# [Task goal]
Rewrite the Redcode passage from "4. Do the same" to "2 goes to state 0 on a tie using component 1.", putting "module" wherever "component" appears.

4. Do the same for wins and ties.
win_table
dat 0,c1 ; State 0 goes to state 0 on a win using component 1.
dat 0,c1 ; State 1 goes to state 0 on a win using component 1.
dat 0,c1 ; State 2 goes to state 0 on a win using component 1.
dat 3,c2 ; State 3 goes to state 3 on a win using component 2.
dat 3,c2 ; State 4 goes to state 3 on a win using component 2.
dat 3,c2 ; State 5 goes to state 3 on a win using component 2.
tie_table
dat 0,c1 ; State 0 goes to state 0 on a tie using component 1.
dat 0,c1 ; State 1 goes to state 0 on a tie using component 1.
dat 0,c1 ; State 2 goes to state 0 on a tie using component 1.
dat 3,c2 ; State 3 goes to state 3 on a tie using component 2.
dat 3,c2 ; State 4 goes to state 3 on a tie using component 2.
dat 3,c2 ; State 5 goes to state 3 on a tie using component 2.
5. Set up the initial state.
init_state EQU (tie_table+2) ; {2} -> {0} using c1.
6. Put the tables and components into P^2. Remember to set STATES to the
correct value (6 in this case).
7. Optimise the code - this is left as an exercise for the reader.
How it works: the result of the last fight is loaded as well as the state used
for the last fight. From this information the next state is determined using
the tables that were constructed from the state transition diagram. Then the
component associated with the transition is executed.
;redcode-94
;name P^2
;author Anton Marsden
;assert CORESIZE==8000
PSTATE EQU 666 ; pspace location containing current state
STATES EQU 6 ; maximum number of states (for brainwash protection)

# [Data supplied]

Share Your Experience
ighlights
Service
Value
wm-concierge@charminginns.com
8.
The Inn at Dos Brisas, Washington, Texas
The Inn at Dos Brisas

# [Output of the task]
4. Do the same for wins and ties.
win_table
dat 0,c1 ; State 0 goes to state 0 on a win using module 1.
dat 0,c1 ; State 1 goes to state 0 on a win using module 1.
dat 0,c1 ; State 2 goes to state 0 on a win using module 1.
dat 3,c2 ; State 3 goes to state 3 on a win using module 2.
dat 3,c2 ; State 4 goes to state 3 on a win using module 2.
dat 3,c2 ; State 5 goes to state 3 on a win using module 2.
tie_table
dat 0,c1 ; State 0 goes to state 0 on a tie using module 1.
dat 0,c1 ; State 1 goes to state 0 on a tie using module 1.
dat 0,c1 ; State 2 goes to state 0 on a tie using module 1.